--- Directions for this task ---
Each line below from the one containing "观影人数(万), 35: 36.1 -> 29.1" through the one containing "票房(万€), 25: 32.4 -> 19.8" should be output exactly as it stands, and no other line should appear.

--- Supplied data ---

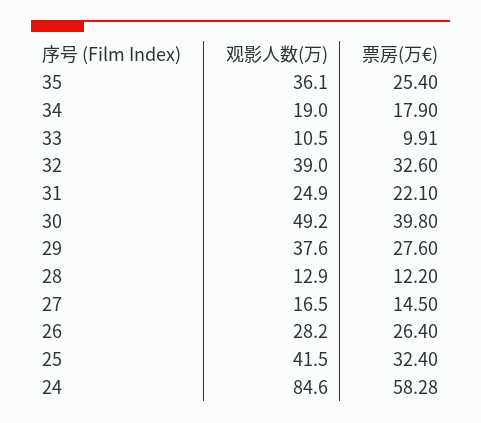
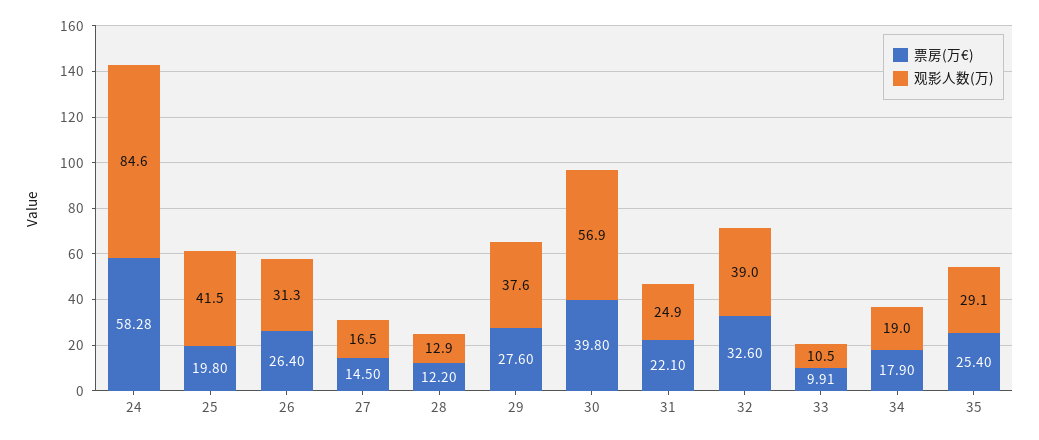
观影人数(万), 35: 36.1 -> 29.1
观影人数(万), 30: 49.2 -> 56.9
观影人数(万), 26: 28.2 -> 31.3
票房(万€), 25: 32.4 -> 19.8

--

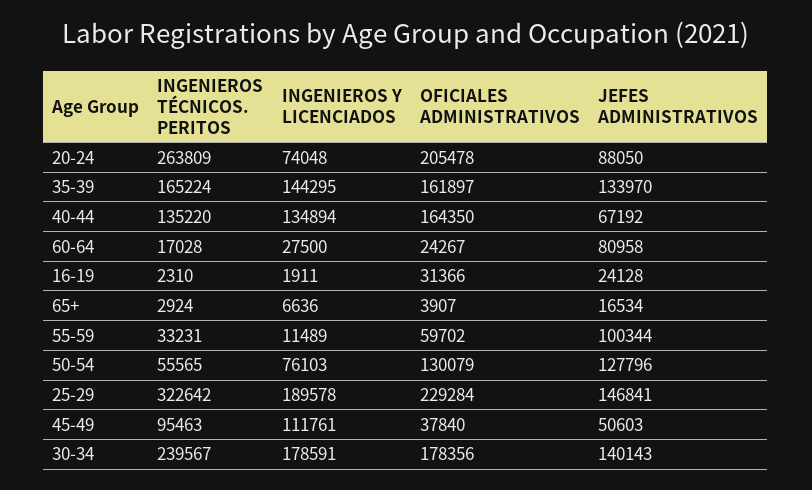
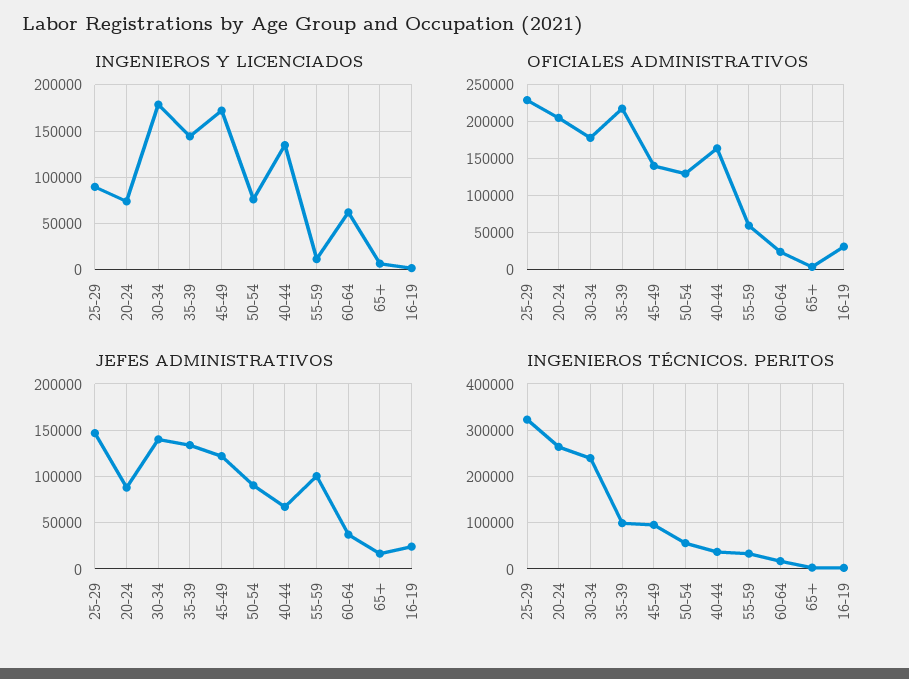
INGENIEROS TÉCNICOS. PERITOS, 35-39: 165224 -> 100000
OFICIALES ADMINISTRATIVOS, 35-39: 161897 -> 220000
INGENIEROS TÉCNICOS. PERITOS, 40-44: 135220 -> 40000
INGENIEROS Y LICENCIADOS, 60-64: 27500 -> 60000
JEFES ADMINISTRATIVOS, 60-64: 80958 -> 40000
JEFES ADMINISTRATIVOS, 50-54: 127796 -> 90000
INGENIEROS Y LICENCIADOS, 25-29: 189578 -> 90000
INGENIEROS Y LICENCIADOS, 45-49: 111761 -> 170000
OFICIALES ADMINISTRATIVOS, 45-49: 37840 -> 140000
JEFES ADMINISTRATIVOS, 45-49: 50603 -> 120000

--- Written answer ---
观影人数(万), 35: 36.1 -> 29.1
观影人数(万), 30: 49.2 -> 56.9
观影人数(万), 26: 28.2 -> 31.3
票房(万€), 25: 32.4 -> 19.8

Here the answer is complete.